(EXCERPTED DATA)
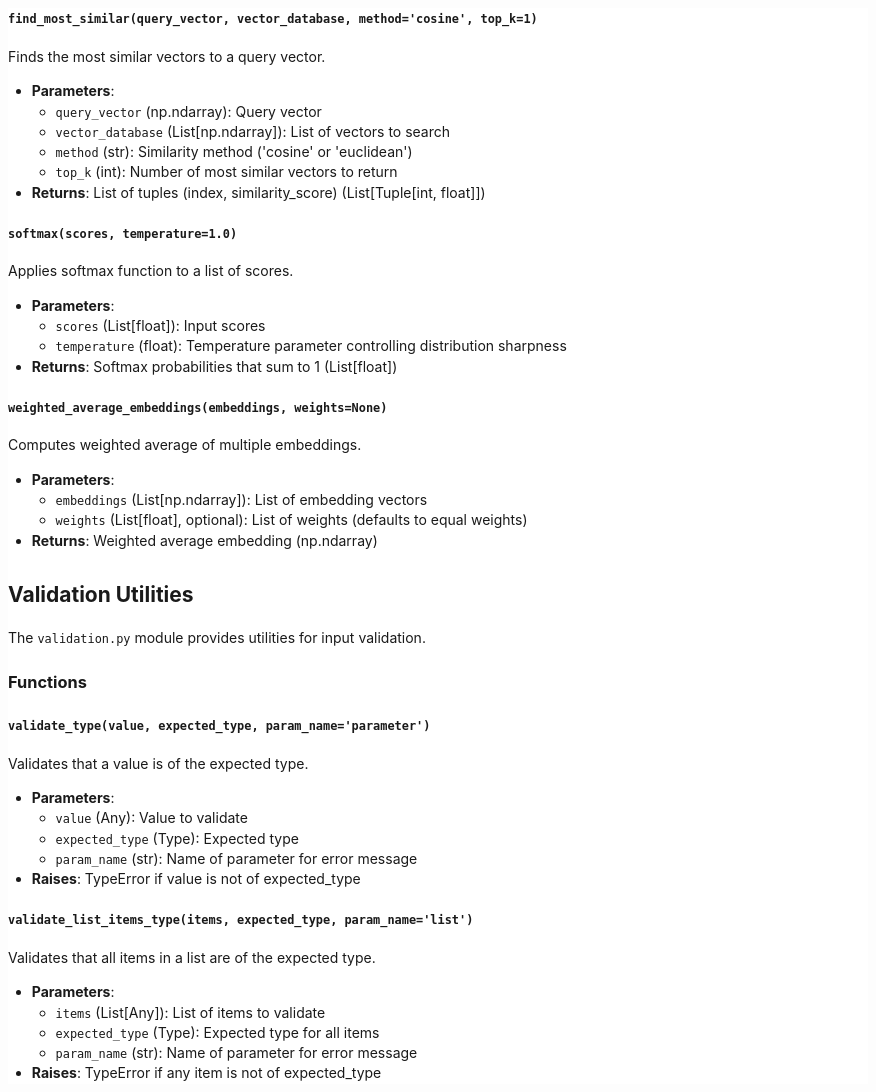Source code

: #### `find_most_similar(query_vector, vector_database, method='cosine', top_k=1)`

Finds the most similar vectors to a query vector.

- **Parameters**:
  - `query_vector` (np.ndarray): Query vector
  - `vector_database` (List[np.ndarray]): List of vectors to search
  - `method` (str): Similarity method ('cosine' or 'euclidean')
  - `top_k` (int): Number of most similar vectors to return
- **Returns**: List of tuples (index, similarity_score) (List[Tuple[int, float]])

#### `softmax(scores, temperature=1.0)`

Applies softmax function to a list of scores.

- **Parameters**:
  - `scores` (List[float]): Input scores
  - `temperature` (float): Temperature parameter controlling distribution sharpness
- **Returns**: Softmax probabilities that sum to 1 (List[float])

#### `weighted_average_embeddings(embeddings, weights=None)`

Computes weighted average of multiple embeddings.

- **Parameters**:
  - `embeddings` (List[np.ndarray]): List of embedding vectors
  - `weights` (List[float], optional): List of weights (defaults to equal weights)
- **Returns**: Weighted average embedding (np.ndarray)

## Validation Utilities

The `validation.py` module provides utilities for input validation.

### Functions

#### `validate_type(value, expected_type, param_name='parameter')`

Validates that a value is of the expected type.

- **Parameters**:
  - `value` (Any): Value to validate
  - `expected_type` (Type): Expected type
  - `param_name` (str): Name of parameter for error message
- **Raises**: TypeError if value is not of expected_type

#### `validate_list_items_type(items, expected_type, param_name='list')`

Validates that all items in a list are of the expected type.

- **Parameters**:
  - `items` (List[Any]): List of items to validate
  - `expected_type` (Type): Expected type for all items
  - `param_name` (str): Name of parameter for error message
- **Raises**: TypeError if any item is not of expected_type
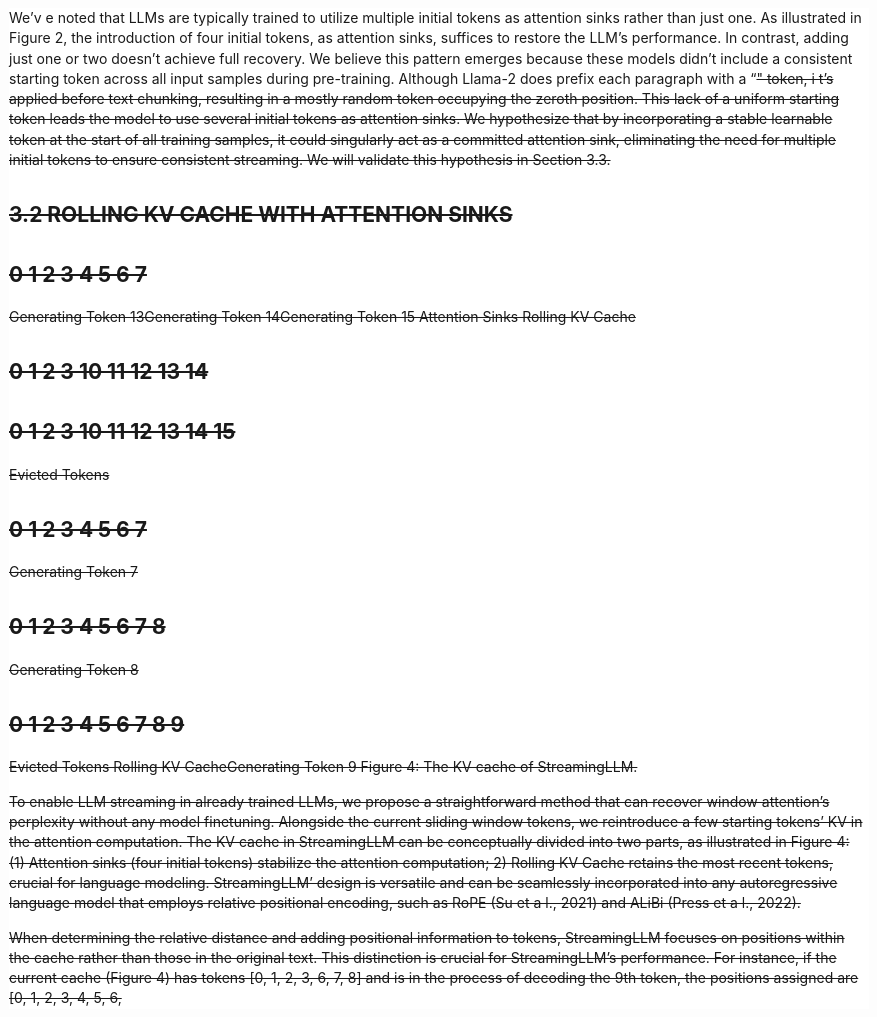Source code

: We’v e noted that LLMs are typically trained to utilize multiple initial tokens as attention sinks rather than just one. As illustrated in Figure 2, the introduction of four initial tokens, as attention sinks, suffices to restore the LLM’s performance. In contrast, adding just one or two doesn’t achieve full recovery. We believe this pattern emerges because these models didn’t include a consistent starting token across all input samples during pre-training. Although Llama-2 does prefix each paragraph with a “<s>" token, i t’s applied before text chunking, resulting in a mostly random token occupying the zeroth position. This lack of a uniform starting token leads the model to use several initial tokens as attention sinks. We hypothesize that by incorporating a stable learnable token at the start of all training samples, it could singularly act as a committed attention sink, eliminating the need for multiple initial tokens to ensure consistent streaming. We will validate this hypothesis in Section 3.3.

## 3.2 ROLLING KV CACHE WITH ATTENTION SINKS

## 0 1 2 3 4 5 6 7

Generating Token 13Generating Token 14Generating Token 15 Attention Sinks Rolling KV Cache

## 0 1 2 3 10 11 12 13 14

## 0 1 2 3 10 11 12 13 14 15

Evicted Tokens

## 0 1 2 3 4 5 6 7

Generating Token 7

## 0 1 2 3 4 5 6 7 8

Generating Token 8

## 0 1 2 3 4 5 6 7 8 9

Evicted Tokens Rolling KV CacheGenerating Token 9 Figure 4: The KV cache of StreamingLLM.

To enable LLM streaming in already trained LLMs, we propose a straightforward method that can recover window attention’s perplexity without any model finetuning. Alongside the current sliding window tokens, we reintroduce a few starting tokens’ KV in the attention computation. The KV cache in StreamingLLM can be conceptually divided into two parts, as illustrated in Figure 4: (1) Attention sinks (four initial tokens) stabilize the attention computation; 2) Rolling KV Cache retains the most recent tokens, crucial for language modeling. StreamingLLM’ design is versatile and can be seamlessly incorporated into any autoregressive language model that employs relative positional encoding, such as RoPE (Su et a l., 2021) and ALiBi (Press et a l., 2022).

When determining the relative distance and adding positional information to tokens, StreamingLLM focuses on positions within the cache rather than those in the original text. This distinction is crucial for StreamingLLM’s performance. For instance, if the current cache (Figure 4) has tokens [0, 1, 2, 3, 6, 7, 8] and is in the process of decoding the 9th token, the positions assigned are [0, 1, 2, 3, 4, 5, 6,
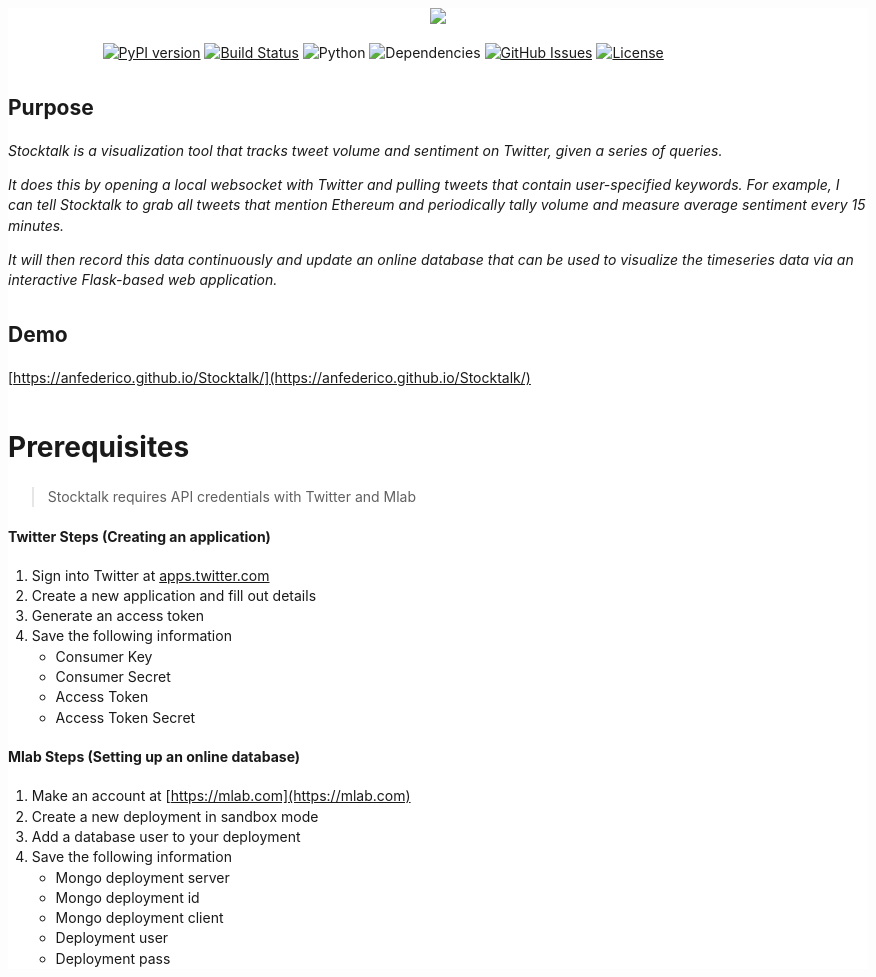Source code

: <p align="center"><img src="https://raw.githubusercontent.com/anfederico/Stocktalk/master/media/Design.png" width=60%></p>

&nbsp;&nbsp;&nbsp;&nbsp;&nbsp;&nbsp;&nbsp;&nbsp;&nbsp;&nbsp;&nbsp;
&nbsp;&nbsp;&nbsp;&nbsp;&nbsp;&nbsp;&nbsp;&nbsp;&nbsp;&nbsp;&nbsp;
[![PyPI version](https://badge.fury.io/py/stocktalk.svg)](https://badge.fury.io/py/stocktalk)
[![Build Status](https://travis-ci.org/anfederico/Stocktalk.svg?branch=master)](https://travis-ci.org/anfederico/Stocktalk)
![Python](https://img.shields.io/badge/python-v2.7%20%2F%20v3.6-blue.svg)
![Dependencies](https://img.shields.io/badge/dependencies-up%20to%20date-brightgreen.svg)
[![GitHub Issues](https://img.shields.io/github/issues/anfederico/Stocktalk.svg)](https://github.com/anfederico/stocktalk/issues)
[![License](https://img.shields.io/badge/license-MIT-blue.svg)](https://opensource.org/licenses/MIT)

## Purpose
*Stocktalk is a visualization tool that tracks tweet volume and sentiment on Twitter, given a series of queries.*

*It does this by opening a local websocket with Twitter and pulling tweets that contain user-specified keywords. For example, I can tell Stocktalk to grab all tweets that mention Ethereum and periodically tally volume and measure average sentiment every 15 minutes.*

*It will then record this data continuously and update an online database that can be used to visualize the timeseries data via an interactive Flask-based web application.*

## Demo
[https://anfederico.github.io/Stocktalk/](https://anfederico.github.io/Stocktalk/)

# Prerequisites
> Stocktalk requires API credentials with Twitter and Mlab

#### Twitter Steps (Creating an application)
1. Sign into Twitter at [apps.twitter.com](apps.twitter.com)
2. Create a new application and fill out details
3. Generate an access token
4. Save the following information
	- Consumer Key
	- Consumer Secret
	- Access Token
	- Access Token Secret

#### Mlab Steps (Setting up an online database)
1. Make an account at [https://mlab.com](https://mlab.com)
2. Create a new deployment in sandbox mode
3. Add a database user to your deployment
4. Save the following information
	- Mongo deployment server
	- Mongo deployment id
	- Mongo deployment client
	- Deployment user
	- Deployment pass
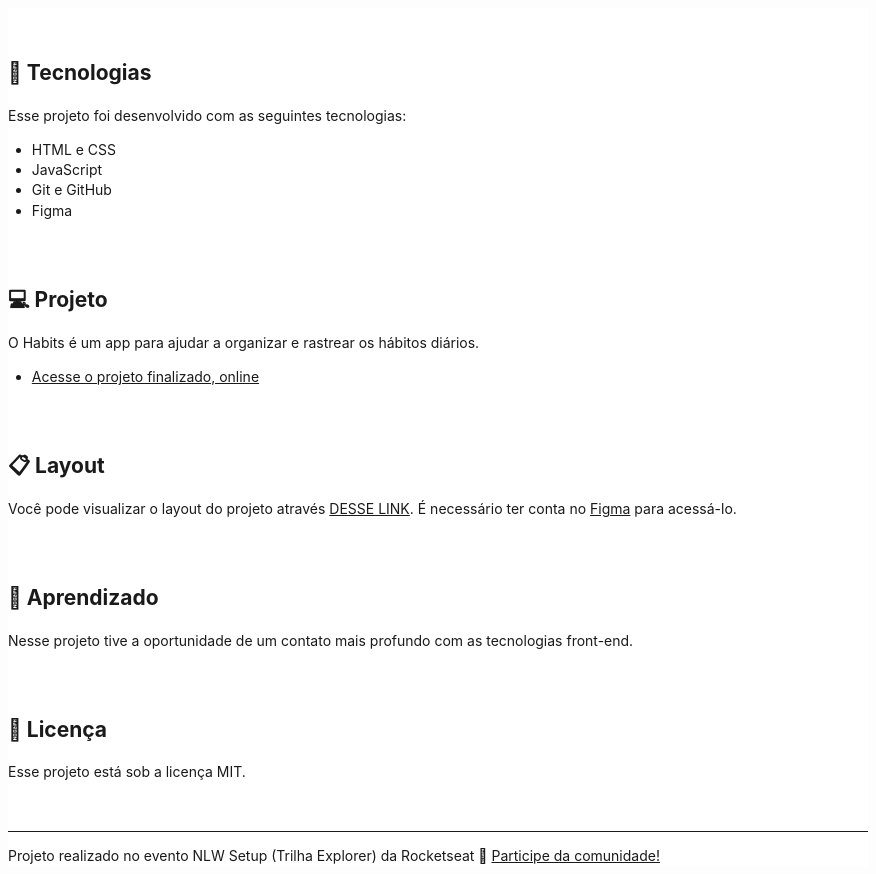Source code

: <br>

## 🚀 Tecnologias

Esse projeto foi desenvolvido com as seguintes tecnologias:

- HTML e CSS
- JavaScript
- Git e GitHub
- Figma

<br>

## 💻 Projeto

O Habits é um app para ajudar a organizar e rastrear os hábitos diários.

- [Acesse o projeto finalizado, online](https://edusiles.github.io/nlw-setup)

<br>

## 📋 Layout

Você pode visualizar o layout do projeto através [DESSE LINK](https://www.figma.com/community/file/1187422022288947321). É necessário ter conta no [Figma](https://figma.com) para acessá-lo.

<br>

## 🧠 Aprendizado

Nesse projeto tive a oportunidade de um contato mais profundo com as tecnologias front-end.

<br>

## 📝 Licença

Esse projeto está sob a licença MIT.

<br>

---

Projeto realizado no evento NLW Setup (Trilha Explorer) da Rocketseat 👋 [Participe da comunidade!](https://discord.gg/rocketseat)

(TASK TO COMPLETE) Give the listing again exactly, but omit each image.

(SOLUTION FOR THIS PROBLEM)
Source code

: #### `find_most_similar(query_vector, vector_database, method='cosine', top_k=1)`

Finds the most similar vectors to a query vector.

- **Parameters**:
  - `query_vector` (np.ndarray): Query vector
  - `vector_database` (List[np.ndarray]): List of vectors to search
  - `method` (str): Similarity method ('cosine' or 'euclidean')
  - `top_k` (int): Number of most similar vectors to return
- **Returns**: List of tuples (index, similarity_score) (List[Tuple[int, float]])

#### `softmax(scores, temperature=1.0)`

Applies softmax function to a list of scores.

- **Parameters**:
  - `scores` (List[float]): Input scores
  - `temperature` (float): Temperature parameter controlling distribution sharpness
- **Returns**: Softmax probabilities that sum to 1 (List[float])

#### `weighted_average_embeddings(embeddings, weights=None)`

Computes weighted average of multiple embeddings.

- **Parameters**:
  - `embeddings` (List[np.ndarray]): List of embedding vectors
  - `weights` (List[float], optional): List of weights (defaults to equal weights)
- **Returns**: Weighted average embedding (np.ndarray)

## Validation Utilities

The `validation.py` module provides utilities for input validation.

### Functions

#### `validate_type(value, expected_type, param_name='parameter')`

Validates that a value is of the expected type.

- **Parameters**:
  - `value` (Any): Value to validate
  - `expected_type` (Type): Expected type
  - `param_name` (str): Name of parameter for error message
- **Raises**: TypeError if value is not of expected_type

#### `validate_list_items_type(items, expected_type, param_name='list')`

Validates that all items in a list are of the expected type.

- **Parameters**:
  - `items` (List[Any]): List of items to validate
  - `expected_type` (Type): Expected type for all items
  - `param_name` (str): Name of parameter for error message
- **Raises**: TypeError if any item is not of expected_type
Source code

: We’v e noted that LLMs are typically trained to utilize multiple initial tokens as attention sinks rather than just one. As illustrated in Figure 2, the introduction of four initial tokens, as attention sinks, suffices to restore the LLM’s performance. In contrast, adding just one or two doesn’t achieve full recovery. We believe this pattern emerges because these models didn’t include a consistent starting token across all input samples during pre-training. Although Llama-2 does prefix each paragraph with a “<s>" token, i t’s applied before text chunking, resulting in a mostly random token occupying the zeroth position. This lack of a uniform starting token leads the model to use several initial tokens as attention sinks. We hypothesize that by incorporating a stable learnable token at the start of all training samples, it could singularly act as a committed attention sink, eliminating the need for multiple initial tokens to ensure consistent streaming. We will validate this hypothesis in Section 3.3.

## 3.2 ROLLING KV CACHE WITH ATTENTION SINKS

## 0 1 2 3 4 5 6 7

Generating Token 13Generating Token 14Generating Token 15 Attention Sinks Rolling KV Cache

## 0 1 2 3 10 11 12 13 14

## 0 1 2 3 10 11 12 13 14 15

Evicted Tokens

## 0 1 2 3 4 5 6 7

Generating Token 7

## 0 1 2 3 4 5 6 7 8

Generating Token 8

## 0 1 2 3 4 5 6 7 8 9

Evicted Tokens Rolling KV CacheGenerating Token 9 Figure 4: The KV cache of StreamingLLM.

To enable LLM streaming in already trained LLMs, we propose a straightforward method that can recover window attention’s perplexity without any model finetuning. Alongside the current sliding window tokens, we reintroduce a few starting tokens’ KV in the attention computation. The KV cache in StreamingLLM can be conceptually divided into two parts, as illustrated in Figure 4: (1) Attention sinks (four initial tokens) stabilize the attention computation; 2) Rolling KV Cache retains the most recent tokens, crucial for language modeling. StreamingLLM’ design is versatile and can be seamlessly incorporated into any autoregressive language model that employs relative positional encoding, such as RoPE (Su et a l., 2021) and ALiBi (Press et a l., 2022).

When determining the relative distance and adding positional information to tokens, StreamingLLM focuses on positions within the cache rather than those in the original text. This distinction is crucial for StreamingLLM’s performance. For instance, if the current cache (Figure 4) has tokens [0, 1, 2, 3, 6, 7, 8] and is in the process of decoding the 9th token, the positions assigned are [0, 1, 2, 3, 4, 5, 6,
Source code

: <p align="center"><img src="https://raw.githubusercontent.com/anfederico/Stocktalk/master/media/Design.png" width=60%></p>

&nbsp;&nbsp;&nbsp;&nbsp;&nbsp;&nbsp;&nbsp;&nbsp;&nbsp;&nbsp;&nbsp;
&nbsp;&nbsp;&nbsp;&nbsp;&nbsp;&nbsp;&nbsp;&nbsp;&nbsp;&nbsp;&nbsp;
[![PyPI version](https://badge.fury.io/py/stocktalk.svg)](https://badge.fury.io/py/stocktalk)
[![Build Status](https://travis-ci.org/anfederico/Stocktalk.svg?branch=master)](https://travis-ci.org/anfederico/Stocktalk)
![Python](https://img.shields.io/badge/python-v2.7%20%2F%20v3.6-blue.svg)
![Dependencies](https://img.shields.io/badge/dependencies-up%20to%20date-brightgreen.svg)
[![GitHub Issues](https://img.shields.io/github/issues/anfederico/Stocktalk.svg)](https://github.com/anfederico/stocktalk/issues)
[![License](https://img.shields.io/badge/license-MIT-blue.svg)](https://opensource.org/licenses/MIT)

## Purpose
*Stocktalk is a visualization tool that tracks tweet volume and sentiment on Twitter, given a series of queries.*

*It does this by opening a local websocket with Twitter and pulling tweets that contain user-specified keywords. For example, I can tell Stocktalk to grab all tweets that mention Ethereum and periodically tally volume and measure average sentiment every 15 minutes.*

*It will then record this data continuously and update an online database that can be used to visualize the timeseries data via an interactive Flask-based web application.*

## Demo
[https://anfederico.github.io/Stocktalk/](https://anfederico.github.io/Stocktalk/)

# Prerequisites
> Stocktalk requires API credentials with Twitter and Mlab

#### Twitter Steps (Creating an application)
1. Sign into Twitter at [apps.twitter.com](apps.twitter.com)
2. Create a new application and fill out details
3. Generate an access token
4. Save the following information
	- Consumer Key
	- Consumer Secret
	- Access Token
	- Access Token Secret

#### Mlab Steps (Setting up an online database)
1. Make an account at [https://mlab.com](https://mlab.com)
2. Create a new deployment in sandbox mode
3. Add a database user to your deployment
4. Save the following information
	- Mongo deployment server
	- Mongo deployment id
	- Mongo deployment client
	- Deployment user
	- Deployment pass
Source code

: <br>

## 🚀 Tecnologias

Esse projeto foi desenvolvido com as seguintes tecnologias:

- HTML e CSS
- JavaScript
- Git e GitHub
- Figma

<br>

## 💻 Projeto

O Habits é um app para ajudar a organizar e rastrear os hábitos diários.

- [Acesse o projeto finalizado, online](https://edusiles.github.io/nlw-setup)

<br>

## 📋 Layout

Você pode visualizar o layout do projeto através [DESSE LINK](https://www.figma.com/community/file/1187422022288947321). É necessário ter conta no [Figma](https://figma.com) para acessá-lo.

<br>

## 🧠 Aprendizado

Nesse projeto tive a oportunidade de um contato mais profundo com as tecnologias front-end.

<br>

## 📝 Licença

Esse projeto está sob a licença MIT.

<br>

---

Projeto realizado no evento NLW Setup (Trilha Explorer) da Rocketseat 👋 [Participe da comunidade!](https://discord.gg/rocketseat)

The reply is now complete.